Kubernetes + GitOps

Phase 20 of /root Year 3: Kubernetes as declarative orchestration, Flux as GitOps reconciliation, operators for stateful workloads. Basecamp Tier 1 goes live: K3s + Flux + CloudNativePG + Redis Operator + Karpenter + Keda + Prometheus + Grafana. Ship triage as first real service. 10-12 weeks, ~120-160 hours — the longest phase of Year 3.

Fourth phase of Year 3. Where everything composes. The longest phase of the year. 10-12 weeks, ~120-160 hrs.

If Phases 17-19 installed the primitives, Phase 20 is where they compose into the K8s-native ecosystem that basecamp runs on. Linux processes (Phase 17) become pods. TCP/HTTP (Phase 18) becomes Services and Ingress. Containers (Phase 19) become the unit of scheduling. And on top of all of it, the control-loop pattern — the central insight every later year leans on.

This phase brings Tier 1 of basecamp fully alive in the K8s-native pattern: K3s + Flux + CloudNativePG + Redis Operator + Karpenter + Keda + Prometheus + Grafana. Every stateful workload runs under an operator. Every config lives in Git, reconciled by Flux. Every cluster resource is a CRD. By phase end you can debug a Pod stuck in Pending from first principles, and you’ve shipped triage as the first real service on basecamp.

It’s the longest phase of Year 3 — and it earns every week.

Prerequisites

All of Phases 17-19 complete; container from-scratch exercise done

Hardware upgraded: 32GB RAM + 1TB external SSD (before starting this phase)

12 hrs/week budget reserved; this phase may stretch to 14-15 hrs/wk peak

You accept: you are not learning Kubernetes. You are learning what declarative orchestration is, with K8s as the canonical implementation and control-loops as the operating principle. The K8s-native ecosystem is the convergent tool set; learn the patterns underneath.

Why this phase exists

Kubernetes is the substrate Years 4-5 build on, and the substrate every later employer’s platform will probably also build on. It is also a giant, frequently-cargo-culted abstraction unless you understand the pattern underneath: control loops reconciling desired state in etcd against observed state in the cluster, forever.

This phase makes that pattern concrete via the K8s-native ecosystem: every component is a CRD-driven controller. Operators (CloudNativePG, Redis Operator) manage stateful workloads. Flux reconciles Git to cluster state. Karpenter reconciles node demand. Keda reconciles workload scaling against external signals. The pattern is consistent across every component you operate.

The pattern-first frame

Same eight steps as every phase.

1. PROBLEM

You have containers (Phase 19). You want to run them across a fleet of machines: self-healing, declaratively scaled, with service discovery, rolling deploys, resource isolation, network policy, all reproducibly described in version control.

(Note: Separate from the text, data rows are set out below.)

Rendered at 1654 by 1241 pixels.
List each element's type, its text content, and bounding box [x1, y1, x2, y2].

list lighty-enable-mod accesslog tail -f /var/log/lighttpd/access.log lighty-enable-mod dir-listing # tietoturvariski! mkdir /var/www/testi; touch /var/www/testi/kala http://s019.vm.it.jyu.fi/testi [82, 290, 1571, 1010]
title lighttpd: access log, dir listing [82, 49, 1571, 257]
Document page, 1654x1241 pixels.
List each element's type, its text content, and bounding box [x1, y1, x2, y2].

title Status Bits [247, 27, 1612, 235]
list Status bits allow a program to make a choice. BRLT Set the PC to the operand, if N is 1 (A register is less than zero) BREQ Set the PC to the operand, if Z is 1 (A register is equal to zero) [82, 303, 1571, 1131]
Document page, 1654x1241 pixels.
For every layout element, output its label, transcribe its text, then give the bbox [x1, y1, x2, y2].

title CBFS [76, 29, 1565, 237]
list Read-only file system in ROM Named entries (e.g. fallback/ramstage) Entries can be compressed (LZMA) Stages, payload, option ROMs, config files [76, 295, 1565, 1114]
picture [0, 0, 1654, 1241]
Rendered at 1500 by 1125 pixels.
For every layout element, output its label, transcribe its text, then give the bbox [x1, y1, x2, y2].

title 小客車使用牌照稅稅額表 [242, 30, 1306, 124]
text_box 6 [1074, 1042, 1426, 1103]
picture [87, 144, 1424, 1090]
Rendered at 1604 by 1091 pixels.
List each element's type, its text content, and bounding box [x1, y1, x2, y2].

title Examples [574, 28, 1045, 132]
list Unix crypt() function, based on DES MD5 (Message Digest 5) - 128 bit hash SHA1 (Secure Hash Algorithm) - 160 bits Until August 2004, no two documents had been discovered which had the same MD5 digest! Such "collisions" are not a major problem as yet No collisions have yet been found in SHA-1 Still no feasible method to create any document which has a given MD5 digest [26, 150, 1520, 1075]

That’s the orchestration problem. Kubernetes is one solution. Nomad is another. ECS / Cloud Run are proprietary takes. The pattern is declarative orchestration via control loops; K8s is the tool that won the 2020s — and the K8s-native ecosystem (operators + CRDs + controllers everywhere) is the design language that emerged on top.

2. PRINCIPLES

2.1 Control loops

A control loop watches actual state, compares it to desired state, acts to converge. Every K8s controller — built-in or third-party — is some flavor of this loop.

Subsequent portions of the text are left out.